At yesterday’s stockholders meeting, the assembled shareholders of the Electronic Cigarettes International Group (which trades over the counter as ECIG Ltd.) approved the stock split proposed a few months ago by management. More than 84% of the company’s investors approved the measure, which will mean that the number of shares held by each of them will rise, while dollar amounts owned will remain the same. The immediate result of the action was an increase in stock price to more than $0.11, up from a precarious low of about $0.03 a month or so ago.

The company has been an object of fascination for market watchers during the past year, engaging in vigorous expansion (and acquiring a daunting debt load) before entering a dizzying nosedive in stock value at year’s end. New brass has made changes, reassured creditors, and reorganized plans to handle its considerable debt load, and the proposed share price split was part of that set of changes. It looks like it’s working.

It seems as though the Michigan-based firm is bidding for a position as the leading non-tobacco force in the vaping supplies industry. In 2012, Big Tobacco muscled in on the industry, which it had initially opposed as a drain on its customer base. Changing strategies from opposition to co-option, cigarette makers dominated the industry’s sales charts for a couple of years, relying on their loyal customer base and their entrenched distribution networks. Buyouts of independent companies like Blu, GreenSmoke, and Dragonite fueled this strategy, along with in-house development of Big Tobacco e-cigs such as Vuse, Vype, Puritane, and MarkTen.
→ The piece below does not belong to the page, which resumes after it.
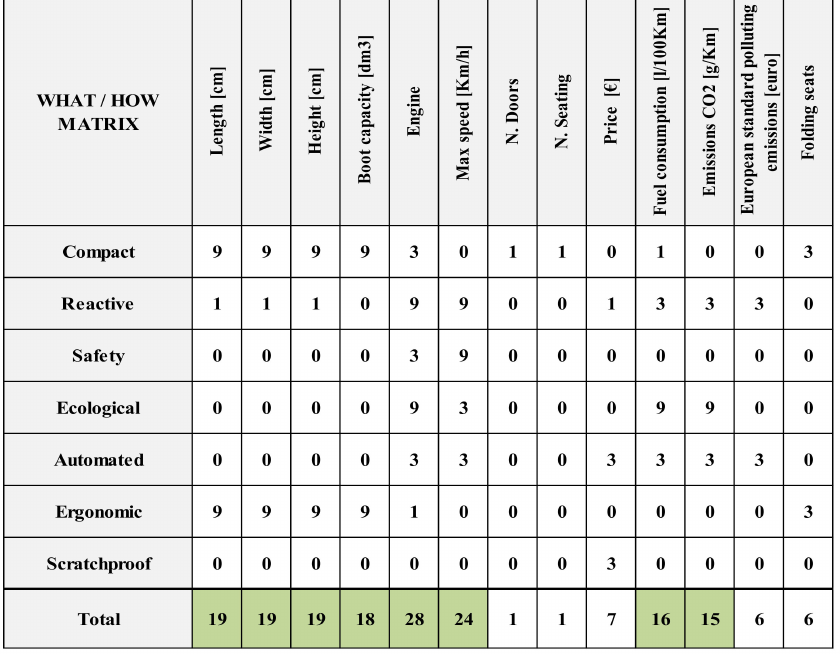
Figure 9. What / How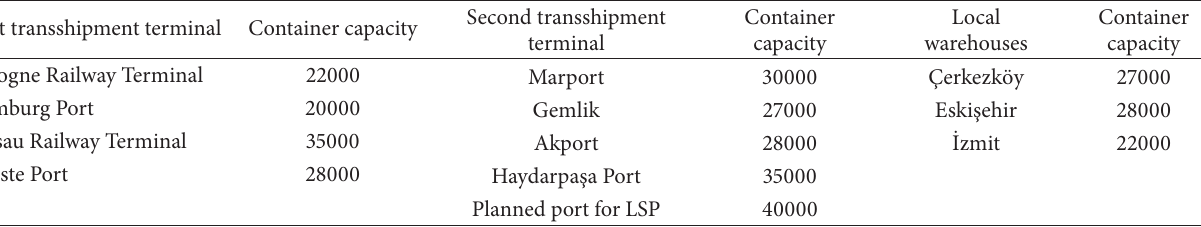
Table 18: Container capacities of each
At that time, the future ECIG Ltd. was just little Victory E-cigs, one of a host of fledgling startups in the nascent industry. In 2014 it started muscling up, merging with FIN’s premium brand and buying the rising British firm Vapestick, with the result that the new conglomerate moved assertively into UK and continental markets. They also established distribution agreements with hypermarket chains that possess worldwide clout. None of this came cheaply, of course, and shareholders gasped with sticker-shock, even as they held on for dear life during a hair-raising free-fall on the stock market, from a share price of about $20 a year ago, to under a nickel last month. Everyone seems to be breathing easier now.
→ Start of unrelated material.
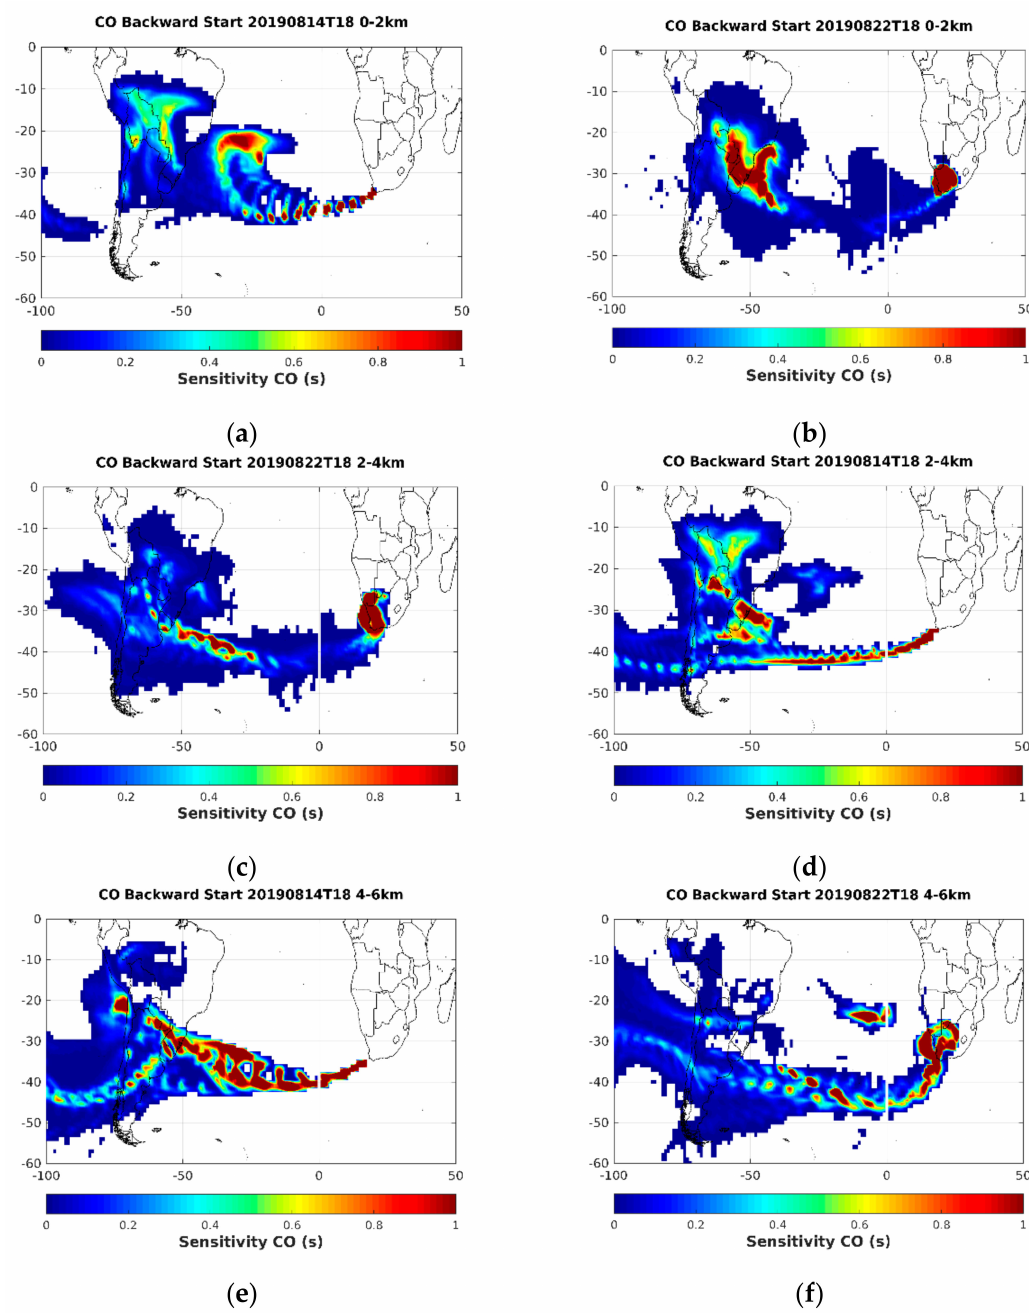
Figure 9. FLEXPART backward dispersion in terms of CO Emission Sensitivity for the two events. Simulations of event-1 (8 -14 August) are on the left panels, while simulations of event-2 (14–22 August) are on the right panels. Both simulations were made at consecutive atmospheric layers: ( a , b ) at 0–2 km (upper), ( c , d ) at 2–4 km (intermediate), ( e , f ) at 4–6 km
One cannot help but wonder how last month’s news from Atlantic Vapors figures in to all of this. It seems that cigarette seller Altria of Richmond, Virginia, the largest American tobacco company (Marlboro and other cigarettes, MarkTen e-cigs developed in house, GreenSmoke e-cigs bought out), has expressed an interest in buying little Atlantic Vapors for a seven-figure price. (Seven figures means at least a million dollars, which begins to go beyond pocket change for a Big Tobacco purchase of an e-cig concern – British American is paying Lorillard $7 mil for Blu, and Imperial paid $75 mil for Dragonite with its patents, which arguably take precedence as the first patents in the industry.) Why does Altria want Atlantic? Because it has a patent on a “predicate product” – and for the US Food and Drug Administration that means a product that doesn’t have to go through mountains of costly bureaucratic work to gain FDA approval, since it was on the market before the “grandfather date” of February, 2007. That could be worth a lot to any e-cig company – it could spell industry dominance, and Big Tobacco wants that dominance, while independent vaping products concerns would be delighted if that dominance were to be positioned outside Big Tobacco’s stained and grasping hands.

So what does this have to do with ECIG Ltd.? Just this: In a statement responding to the Altria offer, Atlantic stated that it was not unalterably opposed to the Altria purchase, as long as an enforceable assurance of a level playing field could be obtained. In other words, Altria would have to agree not to use the predicate product to force independents out of the market. What’s the prospect for snowballs in Hades? Better, I’d say.

However – and here’s the important part – in the same statement, ATLANTIC STATED THAT IT WOULD PREFER A BUYOUT BY AN INDEPENDENT E-CIG MANUFACTURER LIKE ECIG LTD. – which was mentioned by name! The upshot of the affair could be the emergence of a non-Big-Tobacco e-cig conglomerate with the clout to challenge Big Tobacco’s dominance. So are Atlantic and ECIG making collusive plans behind the scenes? It certainly seems possible.

Since the Atlantic story broke, the search engines have been eerily quiet about the issue. As though the ball had spun into the air from a player’s hands and is now arching in slo-mo above the upturned heads of all the players, waiting to see who will snag it and run with it.